*Exercise passage*.
************
List: 7 Ways to Boost Your CSE Application

April 10, 2018

Feeling a little worried about your application to the Paul G. Allen School of Computer Science and Engineering? Well look no further! These tried-and-true tips are sure to give anybody a somewhat better chance of acceptance.  

 

Tailor your application to advisor personal data (that you stole)

For a bunch of computer science specialists, the admission committee sure didn’t think twice about clicking your link to find out which Kardashian they are. Now that you’ve obtained all their personal information, try writing a statement they’ll really connect with. Maybe you find that 80% of the advising department has “liked” hiking on Facebook; mentioning your passion for hiking holds potential to give you that relatability x-factor!

 

Play hard to get
What better way to make yourself seem like a more desirable candidate for CSE than by making the major feel bad about itself? Instead of writing about extracurriculars or leadership experience, write about how you don’t even really want to study computer science and how you think aeronautics is way cooler. Tell CSE that it doesn’t have the grades to get into you. You can even try attacking CSE personally by saying things like, “computer science careers necesitate relearning the subject every five years”. Not only will you increase your chances, you’ll also frequently receive desperate texts from the admissions committee at 3 AM.

 

Seduce a tech billionaire

Simply sleep with, and cultivate a relationship with, a tech billionaire. This is not only beneficial for personal repertoire in the computer science world, but will also allow you to tastefully name drop them in your personal statement. Having trouble sealing the deal? Just sleep with someone that has an interest-peaking first name. Try statements like “Jeff would be awful disappointed if I don’t get in” or “Mark probably won’t be swinging by until I get in”.

 

Apply as an Artificially Intelligent Program you made

You could choose to apply as just another 3.9 GPA student, or you could choose to apply as Clarence 3000: that sentient computer program you created in your free time. The department might be tempted by Clarence’s self awareness, his past successes in national chess competitions, or his ability to solve sixty-eight math problems a minute. And, if Clarence doesn’t make the cut, at least his algorithm solving global water shortages is pretty neat.

 

Submit the personal statement in full binary

01011001 01110101 01110000 00101100 00100000 01111001 01101111 01110101 00100000 01100100 01101001 01100100 00100000 01101001 01110100 00101100 00100000 01110111 01100001 01111001 00100000 01110100 01101111 00100000 01100111 01101111 00100000 01101011 01101001 01100100 00101100 00100000 01111001 01101111 01110101 01110010 00100000 01100110 01110101 01100011 01101011 01100101 01100100 00100000 01101111 01101110 00100000 01100001 01100100 01101101 01101001 01110011 01110011 01101001 01101111 01101110 01110011 00100000 01100010 01110100 01110111 00101110 00100000

 

Promise your firstborn to a faculty member
Grades not as strong as you’d like them to be? In your application, try promising your firstborn child to a CSE faculty member. If this is upsetting to you, you might be able to make a deal to keep your child later on if you can guess the counselor’s name. And hey, if you guess wrong, think of all the benefits your child will have being raised by a computer science professor. They’ll have no problem getting into CSE when they go to college! Honestly, that’s a much better life than anything you could ever give them.
************
*Provided material*.
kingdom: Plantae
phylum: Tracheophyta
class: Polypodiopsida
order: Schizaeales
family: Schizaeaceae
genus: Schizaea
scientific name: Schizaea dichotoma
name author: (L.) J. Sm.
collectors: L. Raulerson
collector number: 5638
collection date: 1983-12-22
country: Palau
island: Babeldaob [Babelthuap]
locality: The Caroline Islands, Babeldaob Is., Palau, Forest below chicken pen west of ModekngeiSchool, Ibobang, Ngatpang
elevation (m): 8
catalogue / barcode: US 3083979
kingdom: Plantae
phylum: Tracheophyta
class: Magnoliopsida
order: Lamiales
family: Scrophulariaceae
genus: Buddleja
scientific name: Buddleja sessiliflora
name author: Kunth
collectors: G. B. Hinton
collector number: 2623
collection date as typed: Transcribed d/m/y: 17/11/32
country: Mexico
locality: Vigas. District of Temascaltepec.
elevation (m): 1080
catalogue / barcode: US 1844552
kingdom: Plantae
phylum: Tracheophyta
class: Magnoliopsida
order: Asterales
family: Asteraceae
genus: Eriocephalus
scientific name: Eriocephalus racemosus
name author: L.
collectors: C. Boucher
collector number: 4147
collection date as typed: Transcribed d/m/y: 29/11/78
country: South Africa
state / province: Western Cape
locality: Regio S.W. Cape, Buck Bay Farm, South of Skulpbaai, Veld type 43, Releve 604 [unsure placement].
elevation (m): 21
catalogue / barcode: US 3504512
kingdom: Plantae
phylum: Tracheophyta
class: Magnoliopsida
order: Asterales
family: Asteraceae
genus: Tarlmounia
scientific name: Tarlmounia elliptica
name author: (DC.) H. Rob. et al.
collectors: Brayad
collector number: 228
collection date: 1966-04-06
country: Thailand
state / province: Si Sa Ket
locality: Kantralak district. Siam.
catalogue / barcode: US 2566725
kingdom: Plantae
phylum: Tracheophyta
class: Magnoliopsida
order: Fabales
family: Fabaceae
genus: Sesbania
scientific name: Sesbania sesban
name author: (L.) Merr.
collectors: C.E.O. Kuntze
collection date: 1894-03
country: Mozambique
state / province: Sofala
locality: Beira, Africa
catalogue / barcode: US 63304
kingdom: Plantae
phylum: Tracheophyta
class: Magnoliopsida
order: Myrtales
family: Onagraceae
************
*Complete the following*.
A) According to the CSE application list, how many math problems can Clarence 3000 solve in a minute?
B) Retype the portion of the CSE application list between "April 10, 2018" and "chance of acceptance.", inclusive.

*Task solutions*.
A) Sixty-eight.

B)
April 10, 2018

Feeling a little worried about your application to the Paul G. Allen School of Computer Science and Engineering? Well look no further! These tried-and-true tips are sure to give anybody a somewhat better chance of acceptance.